That's what I sort of tried to make clear in my message...Quote:
22/7 is not even near pi, so using that one isn't such a good idea ;)
Hindsight: Yes, it is "incalculable", eg. endless eg. irrational. It cannot be expressed in any "r/q" way (so not 22/7 ;)) where r and q both belong to rational numbers. But you can always count more decimals for it. Try PiFast, http://numbers.computation.free.fr/C...am/pifast.html . It's widely used to measure the speed of the CPU, especially within the overclocking people. It calculates the first 5.000.000 decimals and gives you the time the job took (AMD Athlon XP 1900+ some 30 sec).
And if you read my previous message carefully, you'll find the link to a page which contains the first 100.000 decimals. ;)
Neg, you should have left the answer for "division by zero -> 1=2" as a hidden message, although I've read that a couple of times before. But other people might not have seen it before. :)
There is a far easier way to prove that 1 = 2, Negative (although this works on the same principle):
Assume: x=y
2x=2y
x-y=0
2x-2y=0
Therefore:
x-y=2x-2y
Factorise:
1(x-y)=2(x-y)
Divide by (x-y)
1 = 2
Of course this doesn't work because x-y=0 and you can't divide by zero without getting infinity or nonsense.
Just for thought:
What is 0/0 equal to? Answer, anything you want.
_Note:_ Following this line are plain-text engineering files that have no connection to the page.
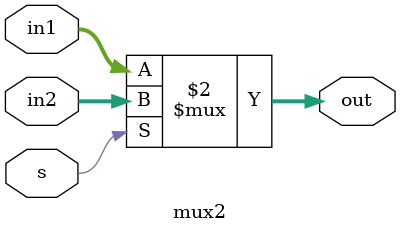
<source format=v>
`timescale 1ns / 1ps


module mux2 #(parameter WIDTH = 32)
(
	input  [WIDTH-1:0] in1,
	input  [WIDTH-1:0] in2,
	input			  	 s,
	output [WIDTH-1:0] out
    );

	assign out = (s == 0) ? in1 : in2;


endmodule

</source>
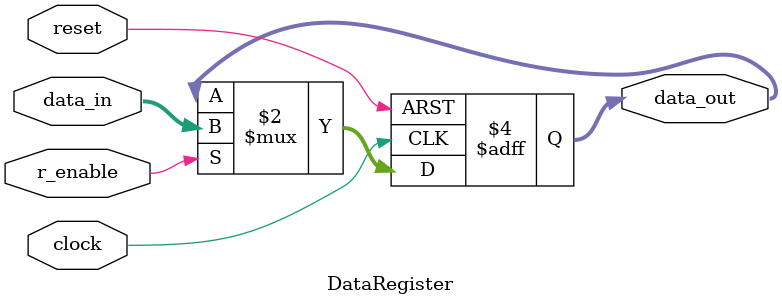
<source format=v>
module DataRegister (
    input             clock,
    input             r_enable,
    input      [31:0] data_in,
    input             reset, // Add reset signal
    output reg [31:0] data_out
);
    

    always @(posedge clock or posedge reset) begin
        if (reset) begin
            data_out <= 32'b0; // Reset the output to 0
        end else if (r_enable) begin
            data_out <= data_in; // Load data on enable
        end
    end

endmodule

</source>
Assume 0/0 = 5 then multiply both sides by 0 you get 0=0
Assume 0/0 = 200 then multiply both sides by 0 you get 0=0
etc.
By Definition 22/7 isn't irrational.. an Irrational umber being defined as one which cannot be written as a fraction comprising of 2 integers.. If u want Pi in it's full magnificence then a Calculator's Pi button should suffice
6. 2(a² - ab) = 1(a² - ab)
Single out the factors
2a(a - b) = a(a - b)
there are many better ways to simplify
:o
and ofcourse 1 = 2 if a = b, or x = y...
it's like saying an apple's an orange, so deleware's in kansas
:rolleyes:
interesting
since we are all into maths ...
here is a cool one:
imagine an inifinite decreasing curve bounded by an horizonal asymptot having a precise are ...? possible or no ....